__Extracted records__

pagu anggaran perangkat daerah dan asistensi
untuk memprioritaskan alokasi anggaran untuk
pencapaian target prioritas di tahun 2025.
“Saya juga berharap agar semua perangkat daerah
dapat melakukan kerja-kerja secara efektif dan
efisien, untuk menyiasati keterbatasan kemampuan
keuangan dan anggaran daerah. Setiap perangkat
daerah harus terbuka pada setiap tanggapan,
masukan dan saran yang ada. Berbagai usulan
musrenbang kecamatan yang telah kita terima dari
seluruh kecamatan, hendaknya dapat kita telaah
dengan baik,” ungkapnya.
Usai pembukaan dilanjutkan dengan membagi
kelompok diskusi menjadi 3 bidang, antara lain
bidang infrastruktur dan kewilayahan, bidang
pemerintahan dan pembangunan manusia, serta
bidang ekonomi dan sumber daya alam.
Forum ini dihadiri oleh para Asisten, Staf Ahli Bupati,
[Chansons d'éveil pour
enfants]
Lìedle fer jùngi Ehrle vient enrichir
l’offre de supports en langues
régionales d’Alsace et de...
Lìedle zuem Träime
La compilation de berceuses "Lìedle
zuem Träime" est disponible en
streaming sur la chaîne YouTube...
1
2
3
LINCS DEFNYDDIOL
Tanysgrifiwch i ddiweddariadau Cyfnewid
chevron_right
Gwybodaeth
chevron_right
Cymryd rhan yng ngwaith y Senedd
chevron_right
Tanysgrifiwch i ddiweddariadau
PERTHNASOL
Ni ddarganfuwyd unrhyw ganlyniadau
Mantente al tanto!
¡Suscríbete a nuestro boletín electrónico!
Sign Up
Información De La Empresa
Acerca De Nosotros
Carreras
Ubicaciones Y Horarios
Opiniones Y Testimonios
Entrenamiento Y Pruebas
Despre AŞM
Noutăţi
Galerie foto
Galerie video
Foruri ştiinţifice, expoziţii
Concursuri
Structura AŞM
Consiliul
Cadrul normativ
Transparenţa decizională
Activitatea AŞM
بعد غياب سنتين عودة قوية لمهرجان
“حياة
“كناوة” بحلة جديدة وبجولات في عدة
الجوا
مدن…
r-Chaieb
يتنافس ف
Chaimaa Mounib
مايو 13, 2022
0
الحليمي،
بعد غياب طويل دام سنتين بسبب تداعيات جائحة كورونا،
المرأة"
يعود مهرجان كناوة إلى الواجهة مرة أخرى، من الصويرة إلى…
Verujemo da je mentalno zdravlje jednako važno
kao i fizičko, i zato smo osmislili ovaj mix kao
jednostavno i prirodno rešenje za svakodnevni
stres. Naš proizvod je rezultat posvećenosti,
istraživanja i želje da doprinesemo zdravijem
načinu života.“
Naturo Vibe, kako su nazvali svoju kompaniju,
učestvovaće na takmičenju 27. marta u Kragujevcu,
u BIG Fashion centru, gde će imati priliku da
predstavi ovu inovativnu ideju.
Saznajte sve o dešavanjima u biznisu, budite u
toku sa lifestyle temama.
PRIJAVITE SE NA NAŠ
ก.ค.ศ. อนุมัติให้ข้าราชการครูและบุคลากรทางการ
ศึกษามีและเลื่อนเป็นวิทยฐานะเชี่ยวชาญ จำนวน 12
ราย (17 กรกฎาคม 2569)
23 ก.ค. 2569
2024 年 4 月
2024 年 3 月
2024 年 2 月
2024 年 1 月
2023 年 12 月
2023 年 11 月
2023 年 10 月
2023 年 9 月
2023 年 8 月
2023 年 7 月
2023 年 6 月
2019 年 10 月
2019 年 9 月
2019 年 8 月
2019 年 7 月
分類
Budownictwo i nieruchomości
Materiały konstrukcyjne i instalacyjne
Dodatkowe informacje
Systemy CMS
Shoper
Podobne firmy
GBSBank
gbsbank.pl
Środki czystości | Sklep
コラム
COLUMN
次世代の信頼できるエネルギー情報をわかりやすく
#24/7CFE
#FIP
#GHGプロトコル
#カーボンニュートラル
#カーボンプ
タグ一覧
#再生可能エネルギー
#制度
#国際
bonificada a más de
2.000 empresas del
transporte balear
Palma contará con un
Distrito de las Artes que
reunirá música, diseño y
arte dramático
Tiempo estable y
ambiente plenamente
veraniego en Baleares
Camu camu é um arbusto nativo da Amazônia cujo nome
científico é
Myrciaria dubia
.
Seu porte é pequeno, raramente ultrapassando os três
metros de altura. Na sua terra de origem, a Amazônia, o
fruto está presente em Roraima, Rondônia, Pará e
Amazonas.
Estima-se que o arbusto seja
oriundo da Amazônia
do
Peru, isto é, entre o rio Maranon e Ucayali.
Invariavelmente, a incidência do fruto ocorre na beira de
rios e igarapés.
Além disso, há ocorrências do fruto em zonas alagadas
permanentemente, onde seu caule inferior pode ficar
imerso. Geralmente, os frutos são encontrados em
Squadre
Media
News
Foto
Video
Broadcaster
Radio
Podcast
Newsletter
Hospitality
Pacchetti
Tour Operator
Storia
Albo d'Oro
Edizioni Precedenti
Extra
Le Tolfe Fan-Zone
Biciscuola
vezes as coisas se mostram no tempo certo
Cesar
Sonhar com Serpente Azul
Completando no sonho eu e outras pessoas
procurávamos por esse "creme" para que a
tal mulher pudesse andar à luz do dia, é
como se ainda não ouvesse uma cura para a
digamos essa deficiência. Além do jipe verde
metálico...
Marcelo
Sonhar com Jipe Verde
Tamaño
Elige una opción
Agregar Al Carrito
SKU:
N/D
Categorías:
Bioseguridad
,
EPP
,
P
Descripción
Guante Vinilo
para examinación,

__What the exercise asks__
Search the material above for the word "Lìedle", and return each line that holds it.

__Finished task__
Lìedle fer jùngi Ehrle vient enrichir
Lìedle zuem Träime
La compilation de berceuses "Lìedle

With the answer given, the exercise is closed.